Task goal: Arrange each line of the data below, from the line with "Mask every instance" up to and including the last line, as one string in a JSON list. Skip blank lines and leave the pictures out.

──────

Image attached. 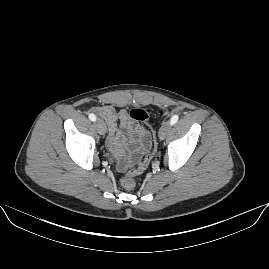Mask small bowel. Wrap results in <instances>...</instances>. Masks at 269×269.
<instances>
[{"mask_svg":"<svg viewBox=\"0 0 269 269\" xmlns=\"http://www.w3.org/2000/svg\"><path fill=\"white\" fill-rule=\"evenodd\" d=\"M93 112L106 120L108 124L107 147L117 160L120 170H125L126 161L124 147L129 141L134 142V149L130 158L140 159V154L145 150L149 132L140 124L129 117L125 109L115 110L108 104L98 105Z\"/></svg>","mask_w":269,"mask_h":269,"instance_id":"c3829d8e","label":"small bowel"}]
</instances>
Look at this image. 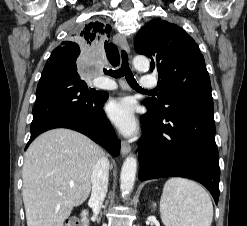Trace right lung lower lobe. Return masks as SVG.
Returning <instances> with one entry per match:
<instances>
[{"mask_svg":"<svg viewBox=\"0 0 247 226\" xmlns=\"http://www.w3.org/2000/svg\"><path fill=\"white\" fill-rule=\"evenodd\" d=\"M80 49L58 46L51 53L39 80L33 107L31 137L54 128H69L87 135L112 155L120 141L103 110L105 97L88 89L76 69Z\"/></svg>","mask_w":247,"mask_h":226,"instance_id":"1","label":"right lung lower lobe"}]
</instances>
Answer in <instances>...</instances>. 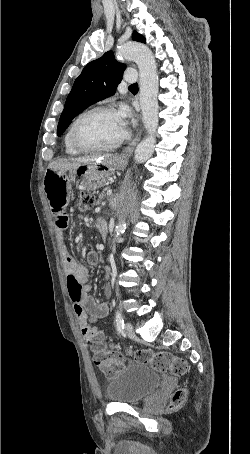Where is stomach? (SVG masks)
<instances>
[{
    "label": "stomach",
    "instance_id": "obj_1",
    "mask_svg": "<svg viewBox=\"0 0 250 454\" xmlns=\"http://www.w3.org/2000/svg\"><path fill=\"white\" fill-rule=\"evenodd\" d=\"M127 160L119 156L102 158L90 163H81L77 166L64 162H55L49 165L44 176H76L87 189H97L104 186L115 170H122ZM43 186L44 180H43ZM49 201V198H48ZM54 209V208H52Z\"/></svg>",
    "mask_w": 250,
    "mask_h": 454
}]
</instances>
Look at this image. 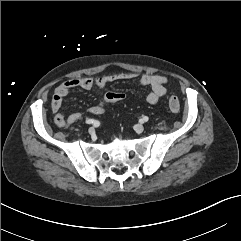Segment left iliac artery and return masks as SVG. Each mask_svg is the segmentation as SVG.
I'll return each mask as SVG.
<instances>
[{
	"label": "left iliac artery",
	"mask_w": 241,
	"mask_h": 241,
	"mask_svg": "<svg viewBox=\"0 0 241 241\" xmlns=\"http://www.w3.org/2000/svg\"><path fill=\"white\" fill-rule=\"evenodd\" d=\"M149 120V118L147 117V116H144L143 118H142V122L144 123V122H147Z\"/></svg>",
	"instance_id": "left-iliac-artery-1"
}]
</instances>
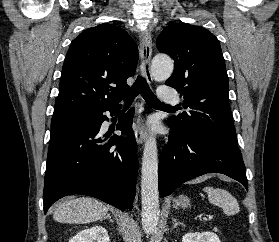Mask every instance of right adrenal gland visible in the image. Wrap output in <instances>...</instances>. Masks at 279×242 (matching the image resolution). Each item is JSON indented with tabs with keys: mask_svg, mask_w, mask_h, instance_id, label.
<instances>
[{
	"mask_svg": "<svg viewBox=\"0 0 279 242\" xmlns=\"http://www.w3.org/2000/svg\"><path fill=\"white\" fill-rule=\"evenodd\" d=\"M104 219H109L110 222H114L113 219L111 218L110 214H107L106 217Z\"/></svg>",
	"mask_w": 279,
	"mask_h": 242,
	"instance_id": "obj_1",
	"label": "right adrenal gland"
}]
</instances>
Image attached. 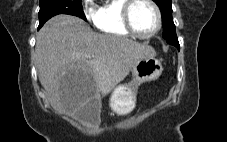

──────

Output of the exercise:
[
  "Mask every instance of right adrenal gland visible in the image. Wrap output in <instances>...</instances>. Masks at 279×242 (matching the image resolution). Each item is JSON indented with tabs with keys: mask_svg, mask_w, mask_h, instance_id, label.",
  "<instances>",
  "[{",
  "\t\"mask_svg\": \"<svg viewBox=\\\"0 0 279 242\\\" xmlns=\\\"http://www.w3.org/2000/svg\\\"><path fill=\\\"white\\\" fill-rule=\\\"evenodd\\\" d=\\\"M104 219H109L110 222H114L113 219L111 218L110 214H107L106 217Z\\\"/></svg>\",",
  "\t\"mask_w\": 279,",
  "\t\"mask_h\": 242,",
  "\t\"instance_id\": \"obj_1\",",
  "\t\"label\": \"right adrenal gland\"",
  "}]",
  "</instances>",
  "Image attached. "
]